WHAT YOU HAVE TO DO :: Recast every line of the listing below as a numbered list, skipping blank lines and leaving out the picture lines.
****
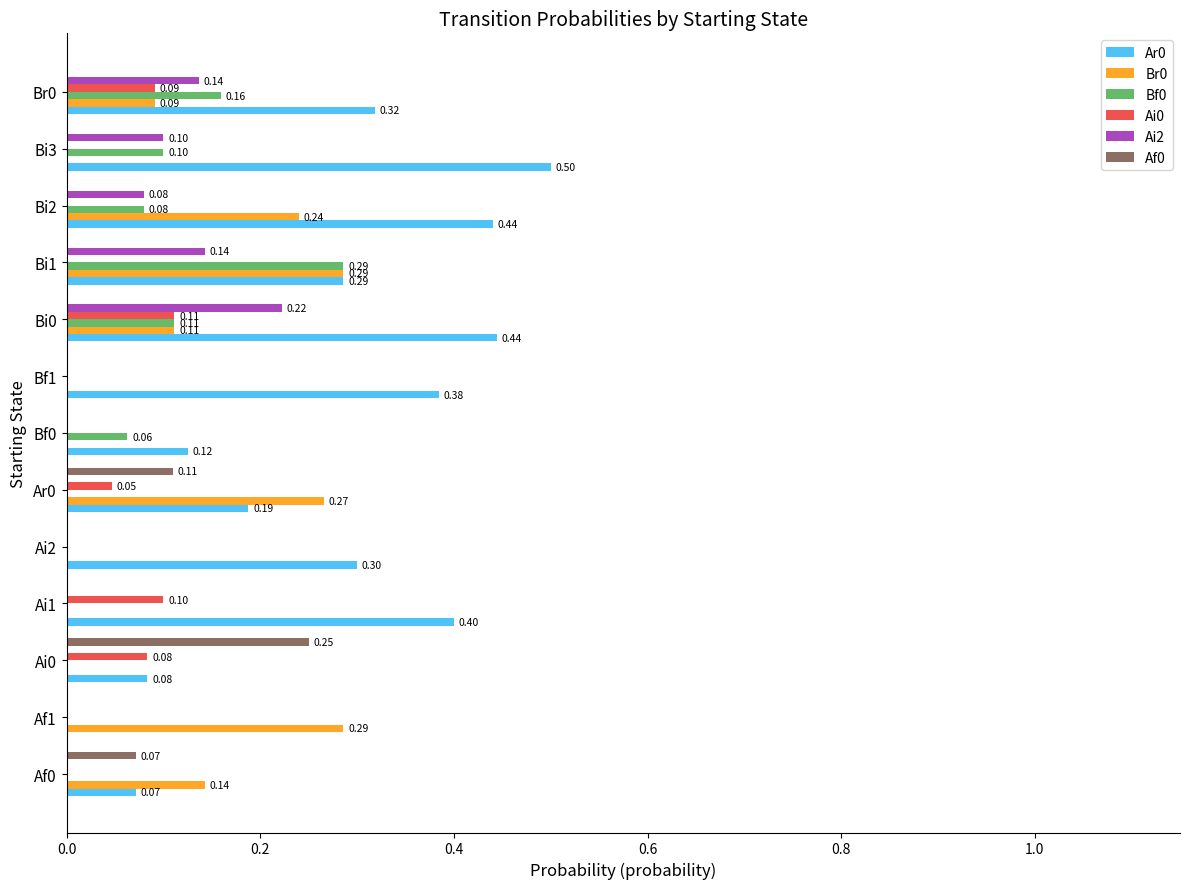

Is the value of Ai0 at Ar0 greater than the value of Br0 at Bi3?

Yes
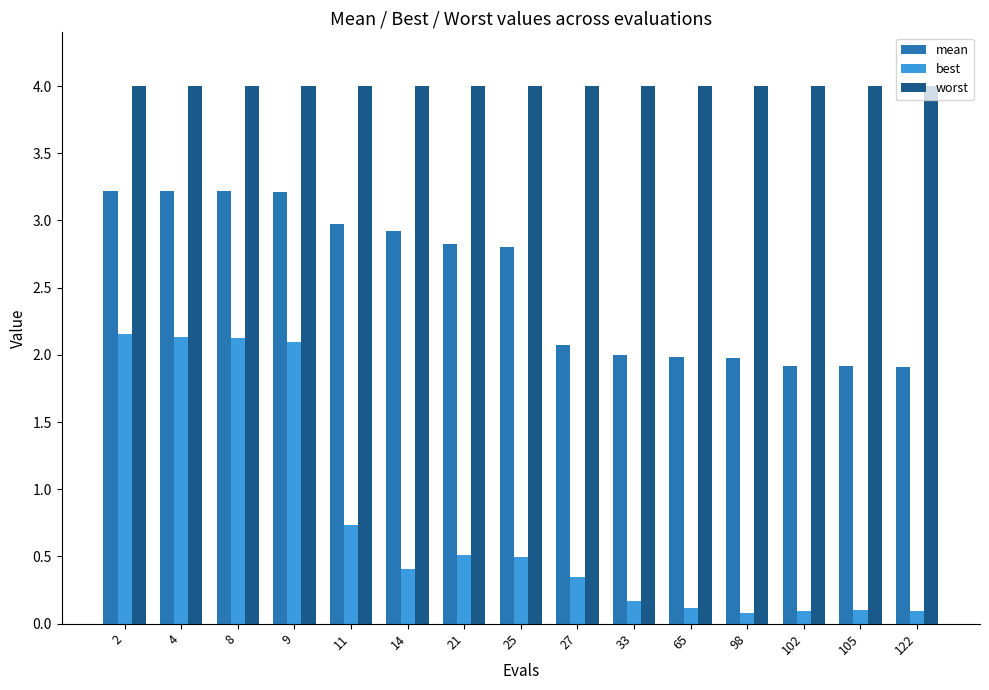

Between 8 and 14, which series saw the biggest shift?

best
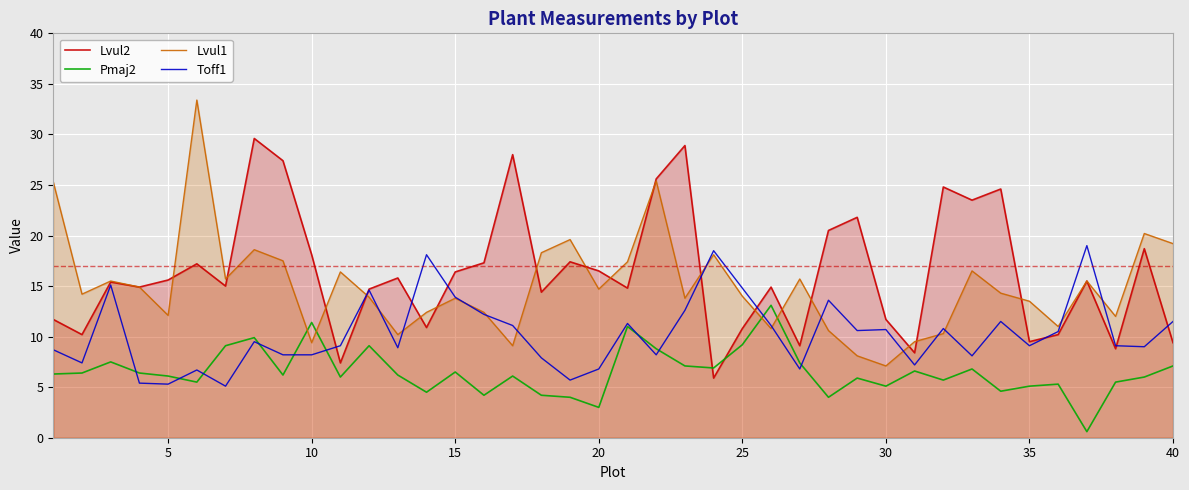

Which category has the lowest value in the Lvul1 series?

30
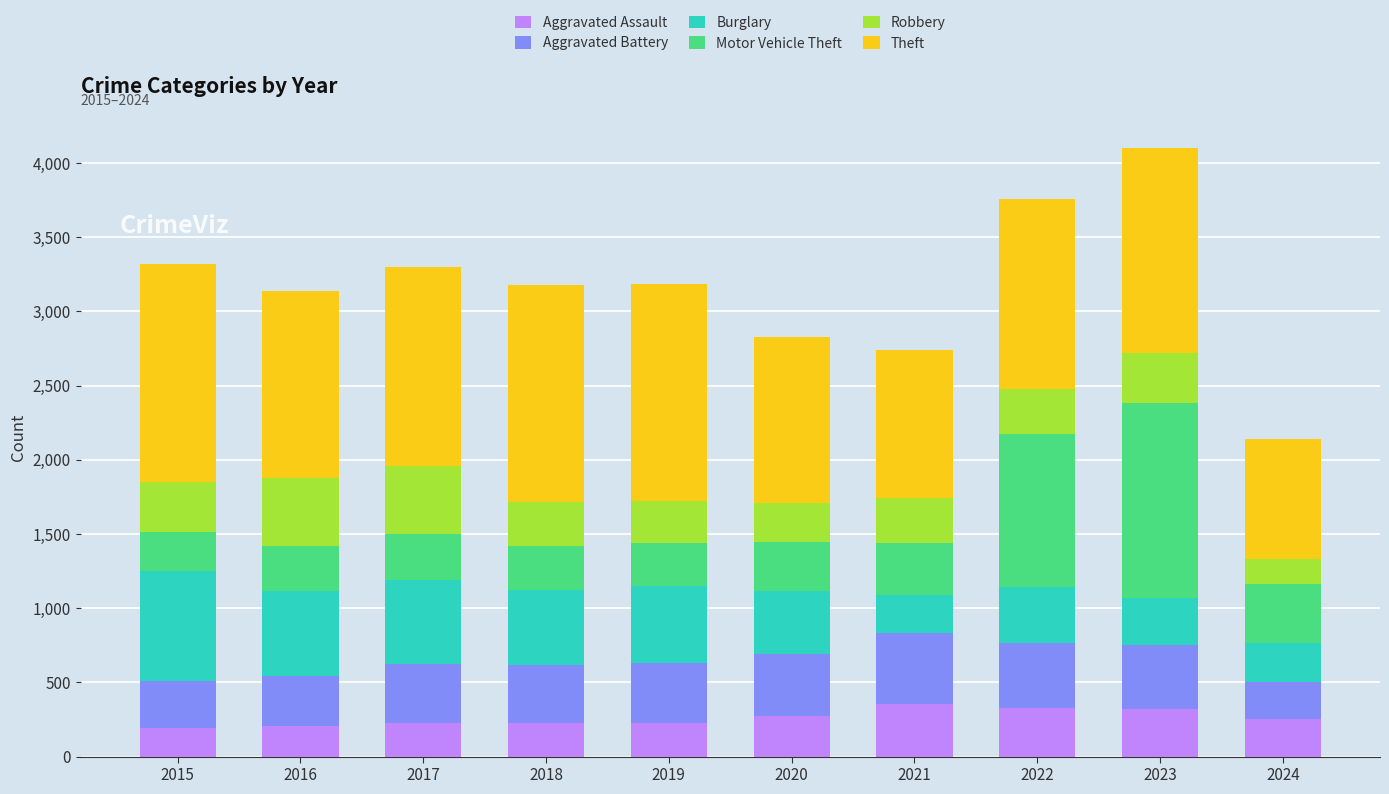

What is the highest value of the Aggravated Assault series?

352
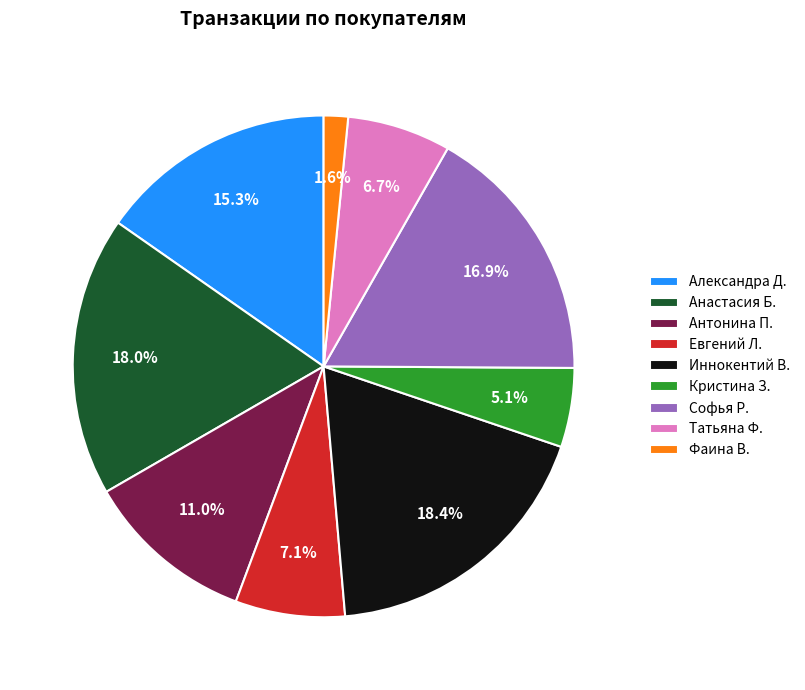

Is there any slice that represents more than half of the pie?

No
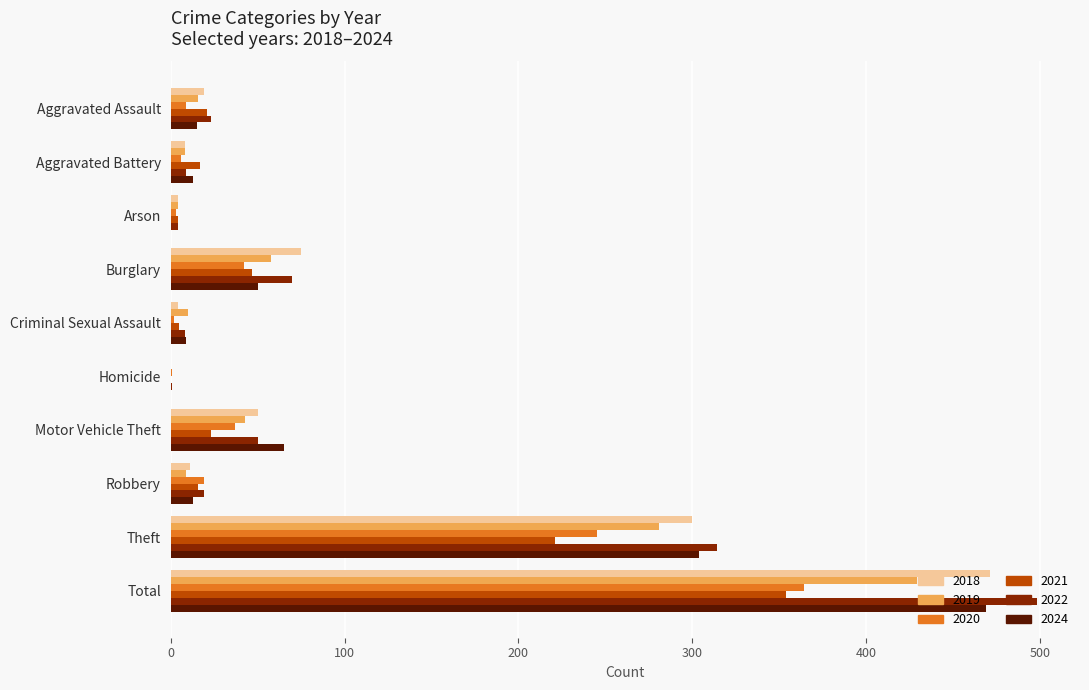

Where is 2021 nearest to the value 177?

Theft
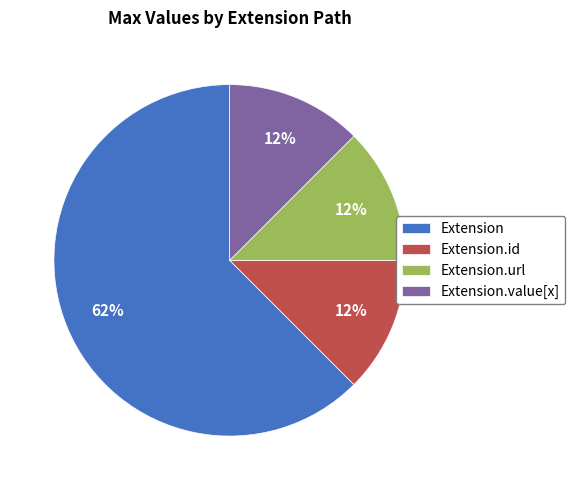

Between Extension and Extension.url, which is larger?

Extension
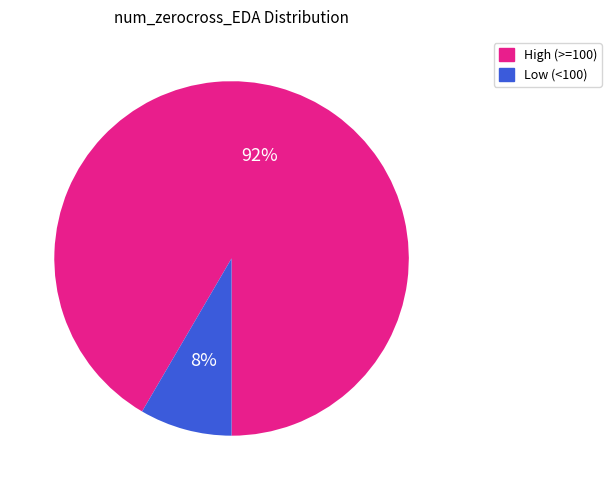

How many slices are in this pie chart?

2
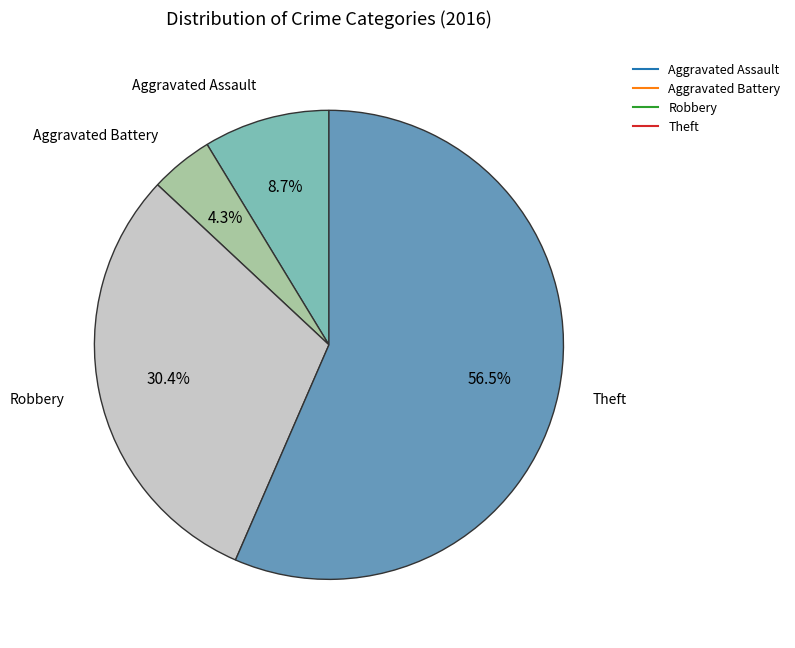

Count the number of slices in the pie.

4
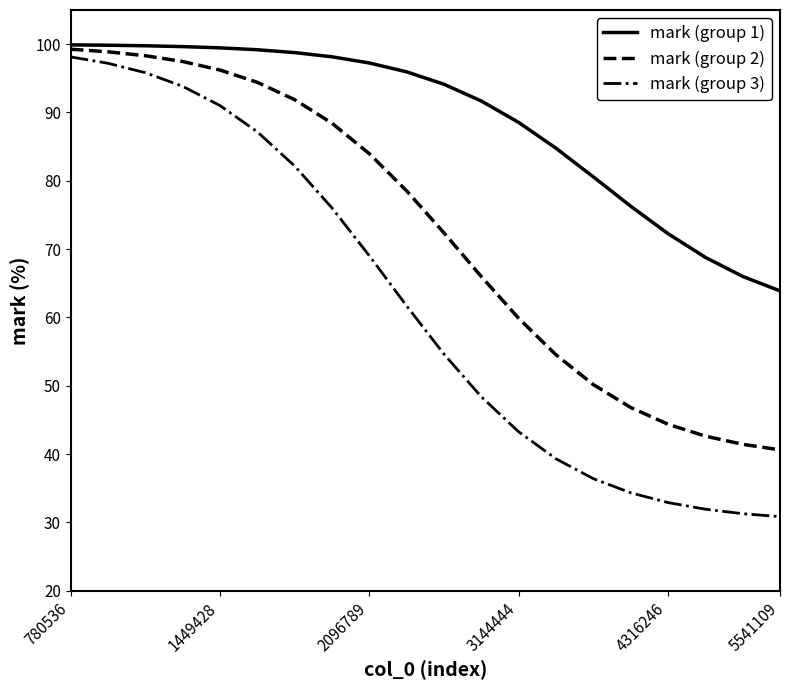

Which series has the largest range (max minus min)?

mark (group 3)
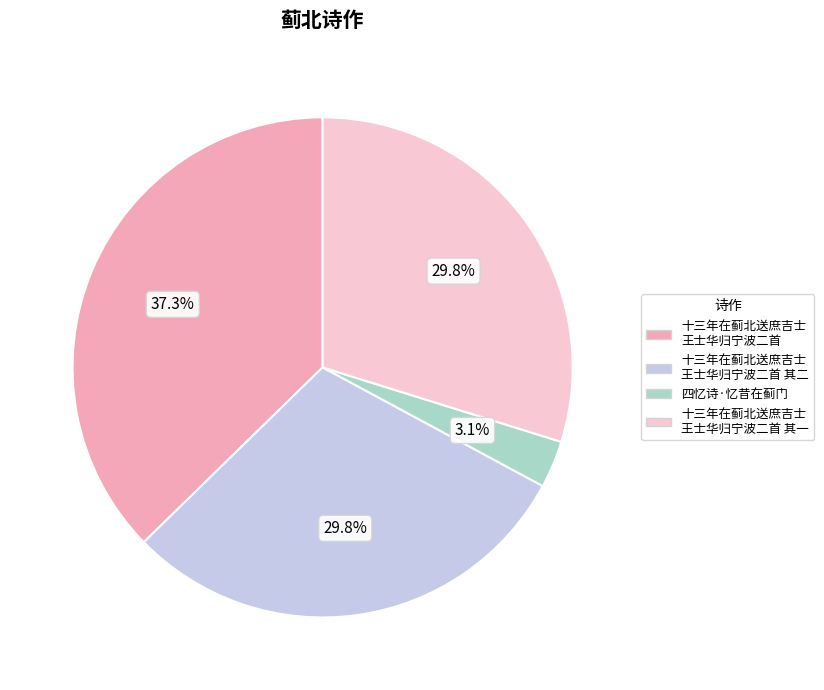

Count the number of slices in the pie.

4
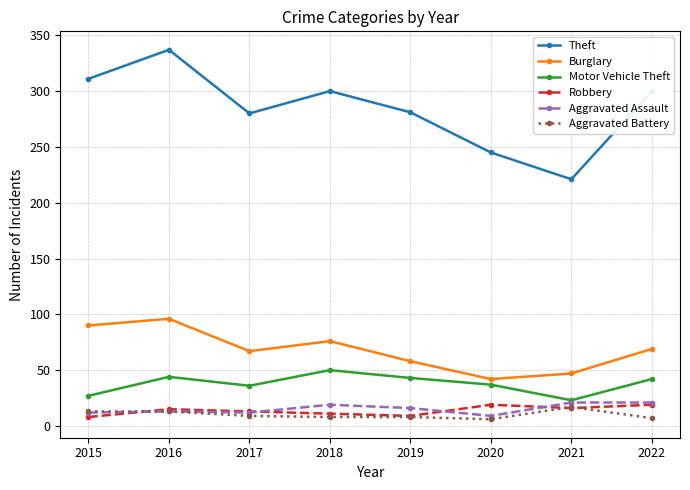

At how many categories does at least one series exceed 289?

4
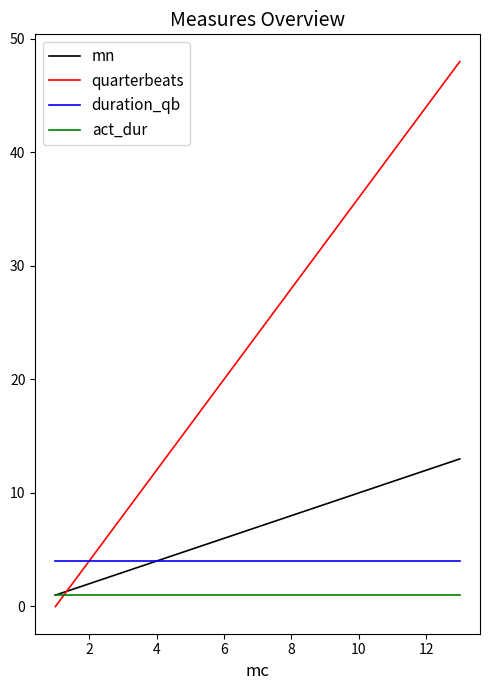

What is the average value of the quarterbeats series?

24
****
RESULT OF THIS TASK ::
1. Is the value of Ai0 at Ar0 greater than the value of Br0 at Bi3?
2. Yes
3. Between 8 and 14, which series saw the biggest shift?
4. best
5. Which category has the lowest value in the Lvul1 series?
6. 30
7. What is the highest value of the Aggravated Assault series?
8. 352
9. Is there any slice that represents more than half of the pie?
10. No
11. Where is 2021 nearest to the value 177?
12. Theft
13. Between Extension and Extension.url, which is larger?
14. Extension
15. How many slices are in this pie chart?
16. 2
17. Count the number of slices in the pie.
18. 4
19. Which series has the largest range (max minus min)?
20. mark (group 3)
21. Count the number of slices in the pie.
22. 4
23. At how many categories does at least one series exceed 289?
24. 4
25. What is the average value of the quarterbeats series?
26. 24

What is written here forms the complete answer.